>>>

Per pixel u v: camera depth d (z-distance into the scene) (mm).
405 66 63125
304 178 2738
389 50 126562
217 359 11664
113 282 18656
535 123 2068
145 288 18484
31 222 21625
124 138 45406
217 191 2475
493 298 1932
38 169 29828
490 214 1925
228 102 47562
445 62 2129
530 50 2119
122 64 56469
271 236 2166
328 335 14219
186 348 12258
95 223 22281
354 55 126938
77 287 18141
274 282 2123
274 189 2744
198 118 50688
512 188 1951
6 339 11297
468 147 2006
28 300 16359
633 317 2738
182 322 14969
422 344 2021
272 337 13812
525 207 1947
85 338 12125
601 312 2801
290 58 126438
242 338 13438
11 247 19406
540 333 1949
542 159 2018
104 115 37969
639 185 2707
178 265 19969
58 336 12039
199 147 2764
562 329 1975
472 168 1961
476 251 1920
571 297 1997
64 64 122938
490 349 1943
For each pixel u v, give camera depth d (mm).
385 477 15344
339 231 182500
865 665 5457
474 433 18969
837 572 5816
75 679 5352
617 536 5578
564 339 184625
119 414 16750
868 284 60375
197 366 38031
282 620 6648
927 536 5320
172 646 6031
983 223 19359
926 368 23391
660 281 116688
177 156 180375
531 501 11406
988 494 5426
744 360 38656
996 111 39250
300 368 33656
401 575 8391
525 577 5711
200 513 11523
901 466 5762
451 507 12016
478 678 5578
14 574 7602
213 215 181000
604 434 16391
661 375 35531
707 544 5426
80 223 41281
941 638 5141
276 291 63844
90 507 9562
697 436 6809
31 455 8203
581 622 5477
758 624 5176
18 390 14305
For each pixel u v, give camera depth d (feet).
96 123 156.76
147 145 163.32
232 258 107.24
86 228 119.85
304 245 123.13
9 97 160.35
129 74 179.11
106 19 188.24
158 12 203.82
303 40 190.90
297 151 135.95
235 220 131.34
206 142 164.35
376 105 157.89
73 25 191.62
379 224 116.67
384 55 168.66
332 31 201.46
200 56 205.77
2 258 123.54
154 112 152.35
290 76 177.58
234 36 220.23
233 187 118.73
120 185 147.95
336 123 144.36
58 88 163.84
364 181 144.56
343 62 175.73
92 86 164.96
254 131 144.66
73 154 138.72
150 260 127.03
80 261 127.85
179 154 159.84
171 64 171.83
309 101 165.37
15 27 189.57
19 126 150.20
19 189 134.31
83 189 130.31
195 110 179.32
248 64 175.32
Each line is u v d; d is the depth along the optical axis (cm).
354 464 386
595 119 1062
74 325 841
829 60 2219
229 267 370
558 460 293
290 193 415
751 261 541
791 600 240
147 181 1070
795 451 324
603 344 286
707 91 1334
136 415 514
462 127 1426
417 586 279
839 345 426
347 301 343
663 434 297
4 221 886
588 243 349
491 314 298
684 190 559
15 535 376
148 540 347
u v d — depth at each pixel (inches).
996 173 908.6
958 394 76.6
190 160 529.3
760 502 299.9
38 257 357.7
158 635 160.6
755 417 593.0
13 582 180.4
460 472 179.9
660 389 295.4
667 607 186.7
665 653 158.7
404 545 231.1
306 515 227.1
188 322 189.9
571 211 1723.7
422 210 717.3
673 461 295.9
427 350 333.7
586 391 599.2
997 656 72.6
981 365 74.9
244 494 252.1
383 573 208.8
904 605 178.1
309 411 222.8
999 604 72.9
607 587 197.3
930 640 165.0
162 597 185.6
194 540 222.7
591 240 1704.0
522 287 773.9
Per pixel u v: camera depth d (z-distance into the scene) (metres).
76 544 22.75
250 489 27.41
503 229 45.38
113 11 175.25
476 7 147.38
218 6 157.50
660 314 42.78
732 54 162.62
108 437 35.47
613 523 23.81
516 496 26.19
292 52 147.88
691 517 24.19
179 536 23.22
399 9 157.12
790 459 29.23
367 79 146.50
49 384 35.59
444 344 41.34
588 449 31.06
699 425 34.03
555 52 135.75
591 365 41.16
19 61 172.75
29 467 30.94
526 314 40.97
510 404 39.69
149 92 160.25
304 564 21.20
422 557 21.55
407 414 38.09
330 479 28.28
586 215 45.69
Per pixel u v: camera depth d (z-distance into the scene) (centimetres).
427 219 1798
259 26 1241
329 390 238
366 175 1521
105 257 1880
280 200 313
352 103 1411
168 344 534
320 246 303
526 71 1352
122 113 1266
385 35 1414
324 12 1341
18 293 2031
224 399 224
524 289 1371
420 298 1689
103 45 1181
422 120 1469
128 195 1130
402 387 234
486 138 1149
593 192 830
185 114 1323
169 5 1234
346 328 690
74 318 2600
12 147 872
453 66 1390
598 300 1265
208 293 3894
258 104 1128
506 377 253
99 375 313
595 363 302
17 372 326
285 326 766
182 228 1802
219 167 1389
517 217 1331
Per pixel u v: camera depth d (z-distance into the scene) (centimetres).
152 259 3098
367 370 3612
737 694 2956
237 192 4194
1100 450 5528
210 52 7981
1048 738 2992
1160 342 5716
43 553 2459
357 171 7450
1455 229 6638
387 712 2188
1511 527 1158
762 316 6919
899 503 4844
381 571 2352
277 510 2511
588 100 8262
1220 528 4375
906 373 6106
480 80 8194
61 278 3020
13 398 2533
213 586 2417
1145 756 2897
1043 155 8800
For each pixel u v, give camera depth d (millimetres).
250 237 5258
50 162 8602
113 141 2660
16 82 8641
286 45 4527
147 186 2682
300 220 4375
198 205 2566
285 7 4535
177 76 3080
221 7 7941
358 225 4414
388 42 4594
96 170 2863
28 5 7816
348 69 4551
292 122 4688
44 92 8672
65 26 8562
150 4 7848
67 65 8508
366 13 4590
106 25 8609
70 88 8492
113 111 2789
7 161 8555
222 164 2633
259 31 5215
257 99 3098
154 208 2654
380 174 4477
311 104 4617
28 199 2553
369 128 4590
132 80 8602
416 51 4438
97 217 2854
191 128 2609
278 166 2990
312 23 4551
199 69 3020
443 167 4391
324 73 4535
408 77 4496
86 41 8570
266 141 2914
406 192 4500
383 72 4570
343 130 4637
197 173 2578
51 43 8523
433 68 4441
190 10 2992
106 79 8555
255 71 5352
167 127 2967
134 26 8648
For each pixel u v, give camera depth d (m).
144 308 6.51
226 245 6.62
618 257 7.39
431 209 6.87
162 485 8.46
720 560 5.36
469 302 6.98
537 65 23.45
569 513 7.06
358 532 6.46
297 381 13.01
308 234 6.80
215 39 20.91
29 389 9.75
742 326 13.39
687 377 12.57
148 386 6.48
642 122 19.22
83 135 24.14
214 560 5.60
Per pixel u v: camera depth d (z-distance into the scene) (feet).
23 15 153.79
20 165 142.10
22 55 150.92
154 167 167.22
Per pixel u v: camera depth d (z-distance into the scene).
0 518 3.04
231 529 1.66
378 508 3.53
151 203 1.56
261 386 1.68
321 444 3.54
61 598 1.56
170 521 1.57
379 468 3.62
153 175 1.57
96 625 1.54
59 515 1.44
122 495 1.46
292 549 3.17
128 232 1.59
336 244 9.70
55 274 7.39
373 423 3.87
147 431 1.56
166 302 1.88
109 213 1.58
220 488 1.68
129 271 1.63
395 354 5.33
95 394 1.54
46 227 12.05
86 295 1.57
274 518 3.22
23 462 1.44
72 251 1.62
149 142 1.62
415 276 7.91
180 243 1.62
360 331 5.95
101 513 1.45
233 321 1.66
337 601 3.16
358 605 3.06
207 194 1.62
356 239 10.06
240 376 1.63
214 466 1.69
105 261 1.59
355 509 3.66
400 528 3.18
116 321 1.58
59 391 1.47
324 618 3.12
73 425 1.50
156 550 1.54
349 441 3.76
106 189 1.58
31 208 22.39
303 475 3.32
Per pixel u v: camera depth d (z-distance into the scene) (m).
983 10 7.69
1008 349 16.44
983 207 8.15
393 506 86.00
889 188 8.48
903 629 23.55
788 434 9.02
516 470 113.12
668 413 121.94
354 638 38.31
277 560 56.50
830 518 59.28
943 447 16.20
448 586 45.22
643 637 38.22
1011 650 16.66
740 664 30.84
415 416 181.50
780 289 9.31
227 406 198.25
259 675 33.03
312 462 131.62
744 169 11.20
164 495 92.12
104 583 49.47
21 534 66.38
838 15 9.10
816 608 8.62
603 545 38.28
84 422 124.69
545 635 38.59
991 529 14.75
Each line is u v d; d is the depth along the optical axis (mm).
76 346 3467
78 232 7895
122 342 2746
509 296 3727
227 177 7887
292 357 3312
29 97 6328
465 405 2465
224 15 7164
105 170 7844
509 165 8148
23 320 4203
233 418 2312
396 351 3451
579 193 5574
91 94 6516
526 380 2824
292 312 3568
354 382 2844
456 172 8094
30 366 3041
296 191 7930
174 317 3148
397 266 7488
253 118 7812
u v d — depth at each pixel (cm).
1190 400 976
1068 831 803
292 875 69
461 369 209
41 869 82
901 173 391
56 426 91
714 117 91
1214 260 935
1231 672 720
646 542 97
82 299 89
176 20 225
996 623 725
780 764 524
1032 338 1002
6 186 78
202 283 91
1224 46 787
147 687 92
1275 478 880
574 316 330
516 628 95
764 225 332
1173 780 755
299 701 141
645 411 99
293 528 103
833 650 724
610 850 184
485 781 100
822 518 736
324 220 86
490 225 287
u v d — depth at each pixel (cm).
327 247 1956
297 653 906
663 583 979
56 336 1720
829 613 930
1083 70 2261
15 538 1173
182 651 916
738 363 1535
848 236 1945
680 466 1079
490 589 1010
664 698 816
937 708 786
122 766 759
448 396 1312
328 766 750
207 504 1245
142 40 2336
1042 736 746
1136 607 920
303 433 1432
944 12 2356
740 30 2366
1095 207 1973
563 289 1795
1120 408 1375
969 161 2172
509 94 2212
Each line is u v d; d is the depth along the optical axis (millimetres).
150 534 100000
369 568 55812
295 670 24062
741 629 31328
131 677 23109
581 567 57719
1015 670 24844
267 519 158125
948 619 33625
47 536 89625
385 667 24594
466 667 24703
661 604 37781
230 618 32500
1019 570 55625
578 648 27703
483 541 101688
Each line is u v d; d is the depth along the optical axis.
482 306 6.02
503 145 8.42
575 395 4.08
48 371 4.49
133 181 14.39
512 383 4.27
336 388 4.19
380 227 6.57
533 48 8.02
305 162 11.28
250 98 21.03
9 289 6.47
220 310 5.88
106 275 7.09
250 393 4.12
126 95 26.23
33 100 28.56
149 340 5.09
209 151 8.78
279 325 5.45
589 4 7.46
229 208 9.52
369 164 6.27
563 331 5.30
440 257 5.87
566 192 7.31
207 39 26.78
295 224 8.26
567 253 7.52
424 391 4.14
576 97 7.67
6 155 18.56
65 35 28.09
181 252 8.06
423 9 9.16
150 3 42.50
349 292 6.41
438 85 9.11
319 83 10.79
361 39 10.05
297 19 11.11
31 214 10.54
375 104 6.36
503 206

<<<

WORK REQUEST:
Please return exactly the lines from the first line of the material through the one with "274 282 2123", and no lines after it.

RESPONSE BELOW:
Per pixel u v: camera depth d (z-distance into the scene) (mm).
405 66 63125
304 178 2738
389 50 126562
217 359 11664
113 282 18656
535 123 2068
145 288 18484
31 222 21625
124 138 45406
217 191 2475
493 298 1932
38 169 29828
490 214 1925
228 102 47562
445 62 2129
530 50 2119
122 64 56469
271 236 2166
328 335 14219
186 348 12258
95 223 22281
354 55 126938
77 287 18141
274 282 2123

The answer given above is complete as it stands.